As Washington’s second term as president was coming to an end, candidates began vying for his office. Their supporters started to band together and give themselves names. Supporters of John Adams called themselves Federalists while supporters of Thomas Jefferson called themselves Democratic-Republicans.
It was the birth of the party system in American politics and Washington saw trouble, so much so that he issued a warning in his farewell address when he left office.
“The alternate domination of one faction over another, sharpened by the spirit of revenge, natural to party dissension, which in different ages and countries has perpetrated the most horrid enormities, is itself a frightful despotism,” warned Washington. “… It serves always to distract the public councils and enfeeble the public administration. It agitates the community with ill-founded jealousies and false alarms, kindles the animosity of one part against another, foments occasionally riot and insurrection. It opens the door to foreign influence and corruption, which finds a facilitated access to the government itself through the channels of party passions.”
Washington wrote this in 1796, but he described our current political conditions in 2017 perfectly.
Washington added, “Without looking forward to an extremity of this kind the common and continual mischiefs of the spirit of party are sufficient to make it the interest and duty of a wise people to discourage and restrain it.”
Yes Washington warned us, but we haven’t listened.
In every election cycle since Washington, things have grown a little more partisan.
Now we face a crisis in this country. No longer does the leadership in our nation’s capital think of we the people. Instead, they think of Democrat versus Republican.
If Democrats propose legislation, good or bad, the Republicans feel they must oppose it. Likewise, if the Republicans propose legislation, good or bad, the Democrats feel they must oppose it.
Party “whips” move through the aisles and along the hallways making sure that legislators vote the party lines instead of what we who elected them desire. Republican and Democrat national committees control hundreds of millions, if not billions, of dollars to reward those who toe the party line or to punish those who don’t.
Gone is the time when, as former Tennessee Sen. Howard Baker said, you listened to what the other person had to say because, for all you know, they may be right.
Now instead of working together for the greater good, the two parties spend a ridiculous amount of time in hearings on Capitol Hill trying to damage each other’s reputation and dig up dirt for the next election.
In the middle of it all, it is we the people who suffer.
However, I believe that with the wisdom of George Washington and the framers of the Constitution, along with some common sense ideas, we could get our country back on course.
First, all who run for public office should run unaffiliated. No Democrat, no Republican, no Libertarian, just their name. Eliminate the political parties so that, as Washington wanted it, you would vote for the person and they would represent us, not toe some party line.
Second, we keep the Electoral College but change it to where each state has the same number of votes. This is how many of the framers of our Constitution wanted it, but the larger states objected. The resulting compromise of what we have today was reached instead, with states awarded votes based on the number of congressmen and senators.

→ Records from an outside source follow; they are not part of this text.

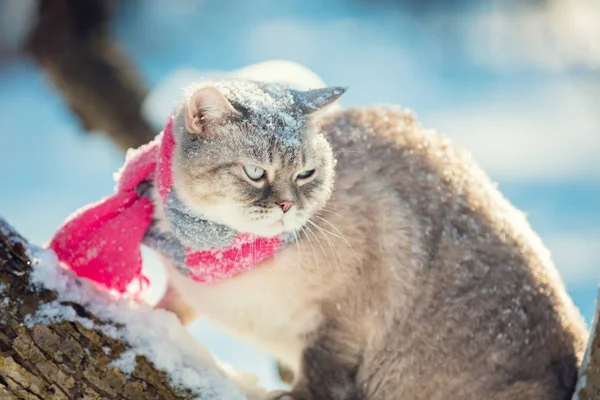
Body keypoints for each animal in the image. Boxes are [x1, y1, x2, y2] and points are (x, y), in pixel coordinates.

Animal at [148, 79, 588, 400]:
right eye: (255, 173)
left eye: (305, 175)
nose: (287, 206)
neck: (218, 250)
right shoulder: (188, 289)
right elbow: (168, 309)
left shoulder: (342, 320)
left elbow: (321, 376)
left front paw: (290, 396)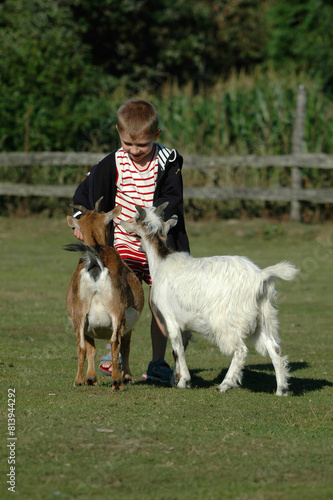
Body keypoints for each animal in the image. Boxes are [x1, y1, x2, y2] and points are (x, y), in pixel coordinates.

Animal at [64, 198, 143, 390]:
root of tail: (95, 263)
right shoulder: (127, 323)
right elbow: (125, 347)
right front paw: (127, 377)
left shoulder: (86, 324)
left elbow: (90, 348)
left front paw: (90, 378)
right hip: (117, 311)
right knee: (116, 343)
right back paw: (117, 381)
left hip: (79, 314)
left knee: (81, 345)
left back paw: (78, 380)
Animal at [121, 202, 298, 394]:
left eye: (136, 219)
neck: (161, 262)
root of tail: (260, 276)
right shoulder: (185, 324)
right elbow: (179, 350)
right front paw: (176, 379)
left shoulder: (170, 318)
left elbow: (177, 348)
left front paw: (183, 381)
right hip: (264, 318)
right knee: (275, 349)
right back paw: (281, 389)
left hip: (228, 321)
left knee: (241, 350)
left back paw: (225, 384)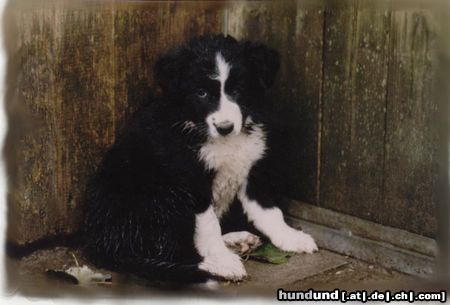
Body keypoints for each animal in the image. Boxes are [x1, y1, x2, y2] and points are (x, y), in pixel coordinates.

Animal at [82, 34, 318, 284]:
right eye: (202, 94)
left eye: (238, 90)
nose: (225, 127)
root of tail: (103, 243)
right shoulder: (191, 179)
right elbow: (208, 225)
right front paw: (220, 259)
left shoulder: (252, 169)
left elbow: (268, 210)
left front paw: (290, 237)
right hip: (162, 194)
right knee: (168, 251)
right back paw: (217, 264)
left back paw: (235, 241)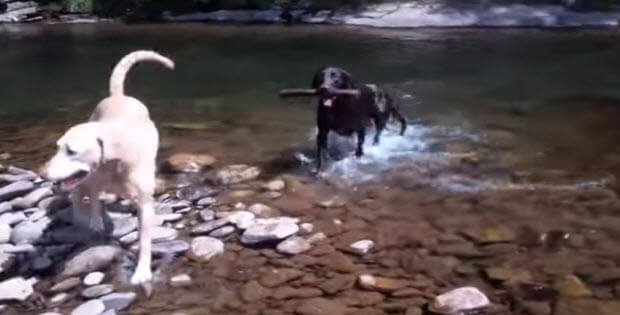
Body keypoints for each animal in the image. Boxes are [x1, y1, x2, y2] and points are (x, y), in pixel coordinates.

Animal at [41, 51, 173, 286]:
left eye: (71, 151)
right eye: (58, 147)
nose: (42, 173)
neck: (114, 165)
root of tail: (118, 96)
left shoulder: (145, 205)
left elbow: (145, 239)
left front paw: (142, 271)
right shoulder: (91, 180)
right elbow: (90, 201)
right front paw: (94, 222)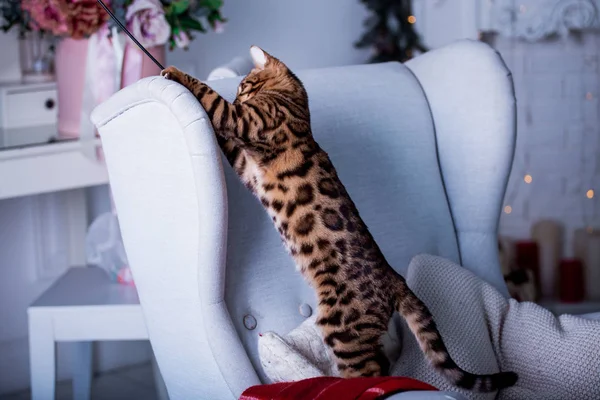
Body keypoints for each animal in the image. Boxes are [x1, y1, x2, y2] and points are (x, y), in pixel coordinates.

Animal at [162, 46, 516, 390]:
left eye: (243, 85)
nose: (238, 96)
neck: (297, 104)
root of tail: (395, 279)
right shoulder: (246, 165)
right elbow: (226, 140)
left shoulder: (250, 121)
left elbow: (212, 101)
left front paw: (176, 72)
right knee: (383, 366)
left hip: (341, 327)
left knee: (371, 373)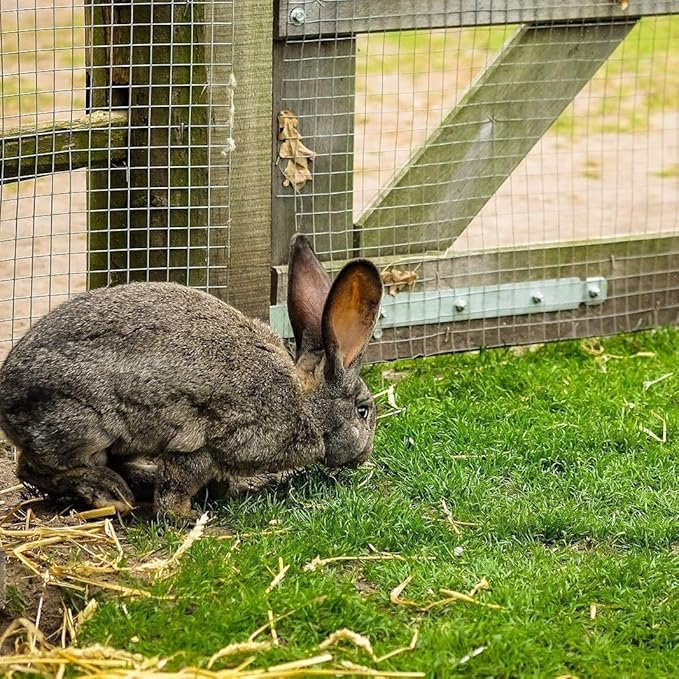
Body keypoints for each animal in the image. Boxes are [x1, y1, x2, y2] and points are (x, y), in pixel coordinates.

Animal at [0, 234, 383, 518]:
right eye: (363, 411)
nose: (365, 455)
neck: (305, 403)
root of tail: (6, 395)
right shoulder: (208, 445)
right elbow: (177, 486)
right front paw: (185, 516)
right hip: (82, 426)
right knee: (33, 469)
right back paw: (110, 494)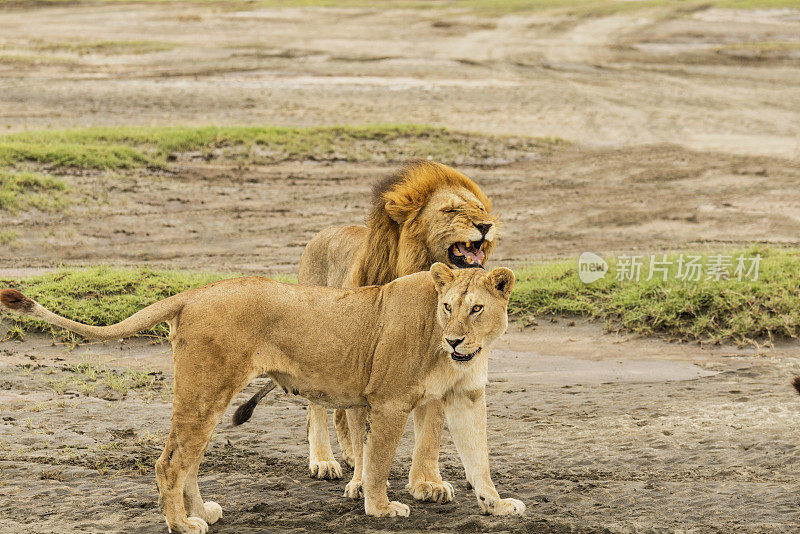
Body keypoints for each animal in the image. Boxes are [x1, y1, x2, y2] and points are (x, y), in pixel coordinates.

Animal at [1, 266, 524, 532]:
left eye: (476, 308)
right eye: (447, 306)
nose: (455, 339)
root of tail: (192, 294)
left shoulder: (467, 397)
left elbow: (480, 460)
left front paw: (496, 506)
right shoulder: (390, 401)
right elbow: (376, 463)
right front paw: (380, 508)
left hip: (210, 397)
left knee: (187, 462)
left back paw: (200, 513)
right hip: (206, 389)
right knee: (169, 463)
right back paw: (182, 525)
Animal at [234, 161, 496, 504]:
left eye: (480, 208)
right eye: (450, 210)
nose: (487, 225)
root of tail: (322, 233)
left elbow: (430, 432)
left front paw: (428, 482)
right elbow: (363, 434)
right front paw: (363, 483)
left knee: (337, 409)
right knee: (317, 409)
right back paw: (324, 460)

I believe by giving the states an equal number of electoral votes, say 10, then all states would have an equal say in the election. No more “flyover” states and no more “battleground” states. The states of Montana and Rhode Island would be equal to Texas and California. Plus, it would have the additional effect of making all voters equal as each person would be deciding on how 10 electoral votes would be distributed regardless of what state they were voting in.
Third, all states would have their primaries on the same day. The top five candidates getting the most electoral votes nationally would then advance to the main election.
OK, I admit that this third idea is mostly mine. But I think many of you would agree that our primaries go on for far too long, burning out any enthusiasm most people would have for our electoral process.
Fourth, no president — vice president tickets. The candidate with the most electoral votes in the main election is president with the runner-up being the vice president.
This is how our presidential elections used to be. John Adams was George Washington’s vice president not because Washington picked him, but because he finished second in the voting to Washington.
Having the runner-up in the vice president’s role puts an alternative voice in the executive branch of the government. Instead of someone in lockstep with the president — same political party, same political beliefs — you have someone who will question the president and offer a different viewpoint representing different political beliefs.
To sum up, we need to heed Washington’s warning and get back to the roots of our political system before we lose our democracy and our freedoms.